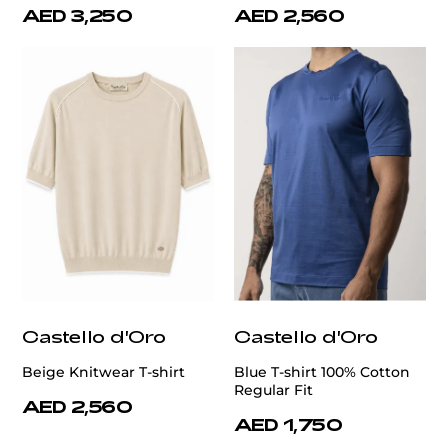
AED 3,250
AED 2,560
Castello d'Oro
Castello d'Oro
Beige Knitwear T-shirt
Blue T-shirt 100% Cotton
Regular Fit
AED 2,560
AED 1,750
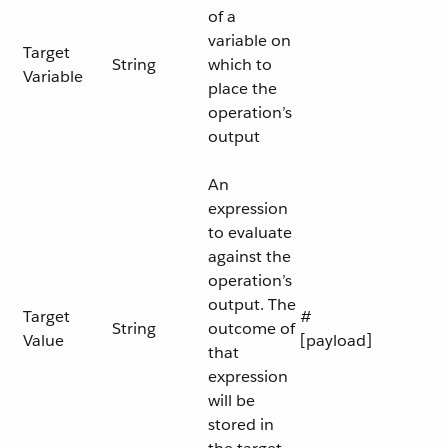
of a
variable on
Target
String
which to
Variable
place the
operation’s
output
An
expression
to evaluate
against the
operation’s
output. The
Target
#
String
outcome of
Value
[payload]
that
expression
will be
stored in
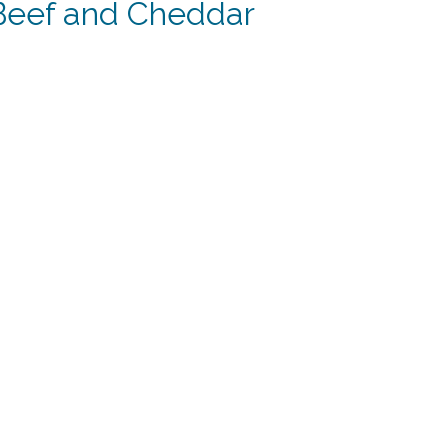
 Beef and Cheddar
ent
.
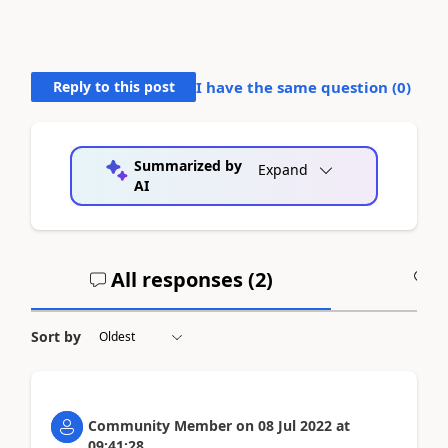
Reply to this post
I have the same question (
0
)
Summarized by
Expand
AI
All responses (
2
)
A
Sort by
Community Member
on
08 Jul 2022
at
09:41:28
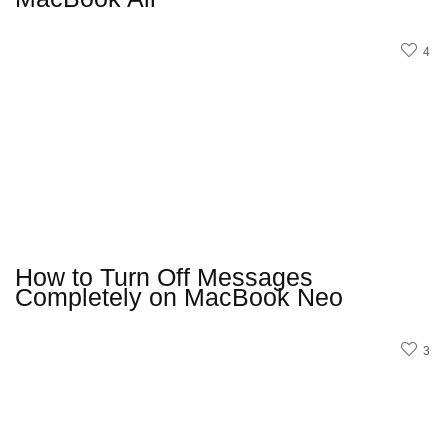
4
How to Turn Off Messages
Completely on MacBook Neo
3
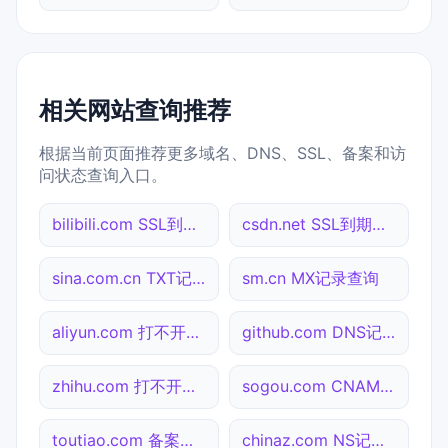
相关网站查询推荐
根据当前页面推荐更多域名、DNS、SSL、备案和访
问状态查询入口。
bilibili.com SSL到期检测
csdn.net SSL到期检测
sina.com.cn TXT记录查询
sm.cn MX记录查询
aliyun.com 打不开检测
github.com DNS记录查询
zhihu.com 打不开检测
sogou.com CNAME查询
toutiao.com 备案信息查询
chinaz.com NS记录查询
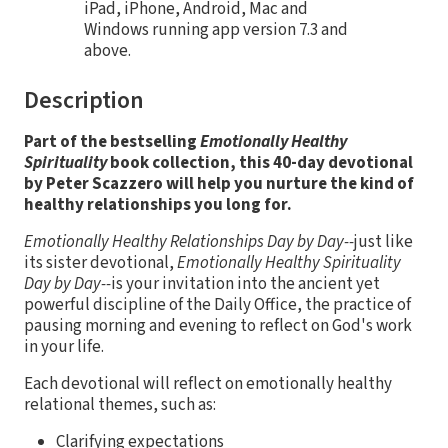
iPad, iPhone, Android, Mac and
Windows running app version 7.3 and
above.
Description
Part of the bestselling
Emotionally Healthy
Spirituality
book collection, this 40-day devotional
by Peter Scazzero will help you nurture the kind of
healthy relationships you long for.
Emotionally Healthy Relationships Day by Day--
just like
its sister devotional,
Emotionally Healthy Spirituality
Day by Day--
is your invitation into the ancient yet
powerful discipline of the Daily Office, the practice of
pausing morning and evening to reflect on God's work
in your life.
Each devotional will reflect on emotionally healthy
relational themes, such as:
Clarifying expectations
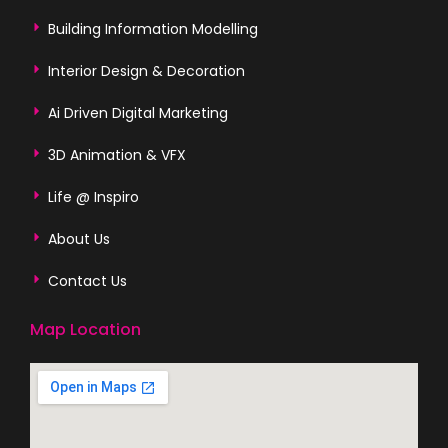
Building Information Modelling
Interior Design & Decoration
Ai Driven Digital Marketing
3D Animation & VFX
Life @ Inspiro
About Us
Contact Us
Map Location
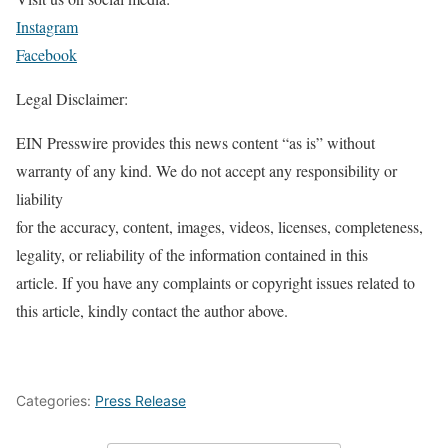
Instagram
Facebook
Legal Disclaimer:
EIN Presswire provides this news content “as is” without
warranty of any kind. We do not accept any responsibility or
liability
for the accuracy, content, images, videos, licenses, completeness,
legality, or reliability of the information contained in this
article. If you have any complaints or copyright issues related to
this article, kindly contact the author above.
Categories:
Press Release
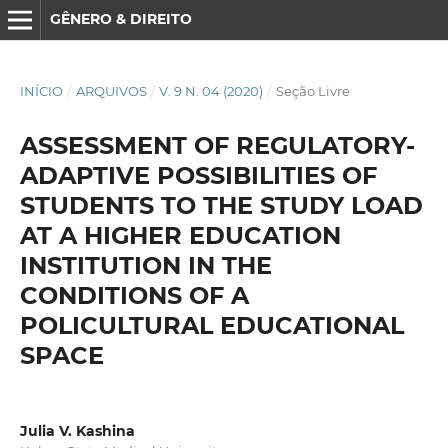
GÊNERO & DIREITO
INÍCIO
/
ARQUIVOS
/
V. 9 N. 04 (2020)
/
Seção Livre
ASSESSMENT OF REGULATORY-
ADAPTIVE POSSIBILITIES OF
STUDENTS TO THE STUDY LOAD
AT A HIGHER EDUCATION
INSTITUTION IN THE
CONDITIONS OF A
POLICULTURAL EDUCATIONAL
SPACE
Julia V. Kashina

### Work to be completed
Retype all of the data above word for word, excluding the pictures.

### Solution to this task
AED 3,250
AED 2,560
Castello d'Oro
Castello d'Oro
Beige Knitwear T-shirt
Blue T-shirt 100% Cotton
Regular Fit
AED 2,560
AED 1,750
of a
variable on
Target
String
which to
Variable
place the
operation’s
output
An
expression
to evaluate
against the
operation’s
output. The
Target
#
String
outcome of
Value
[payload]
that
expression
will be
stored in
 Beef and Cheddar
ent
.
Reply to this post
I have the same question (
0
)
Summarized by
Expand
AI
All responses (
2
)
A
Sort by
Community Member
on
08 Jul 2022
at
09:41:28
4
How to Turn Off Messages
Completely on MacBook Neo
3
相关网站查询推荐
根据当前页面推荐更多域名、DNS、SSL、备案和访
问状态查询入口。
bilibili.com SSL到期检测
csdn.net SSL到期检测
sina.com.cn TXT记录查询
sm.cn MX记录查询
aliyun.com 打不开检测
github.com DNS记录查询
zhihu.com 打不开检测
sogou.com CNAME查询
toutiao.com 备案信息查询
chinaz.com NS记录查询
iPad, iPhone, Android, Mac and
Windows running app version 7.3 and
above.
Description
Part of the bestselling
Emotionally Healthy
Spirituality
book collection, this 40-day devotional
by Peter Scazzero will help you nurture the kind of
healthy relationships you long for.
Emotionally Healthy Relationships Day by Day--
just like
its sister devotional,
Emotionally Healthy Spirituality
Day by Day--
is your invitation into the ancient yet
powerful discipline of the Daily Office, the practice of
pausing morning and evening to reflect on God's work
in your life.
Each devotional will reflect on emotionally healthy
relational themes, such as:
Clarifying expectations
Building Information Modelling
Interior Design & Decoration
Ai Driven Digital Marketing
3D Animation & VFX
Life @ Inspiro
About Us
Contact Us
Map Location
Instagram
Facebook
Legal Disclaimer:
EIN Presswire provides this news content “as is” without
warranty of any kind. We do not accept any responsibility or
liability
for the accuracy, content, images, videos, licenses, completeness,
legality, or reliability of the information contained in this
article. If you have any complaints or copyright issues related to
this article, kindly contact the author above.
Categories:
Press Release
GÊNERO & DIREITO
INÍCIO
/
ARQUIVOS
/
V. 9 N. 04 (2020)
/
Seção Livre
ASSESSMENT OF REGULATORY-
ADAPTIVE POSSIBILITIES OF
STUDENTS TO THE STUDY LOAD
AT A HIGHER EDUCATION
INSTITUTION IN THE
CONDITIONS OF A
POLICULTURAL EDUCATIONAL
SPACE
Julia V. Kashina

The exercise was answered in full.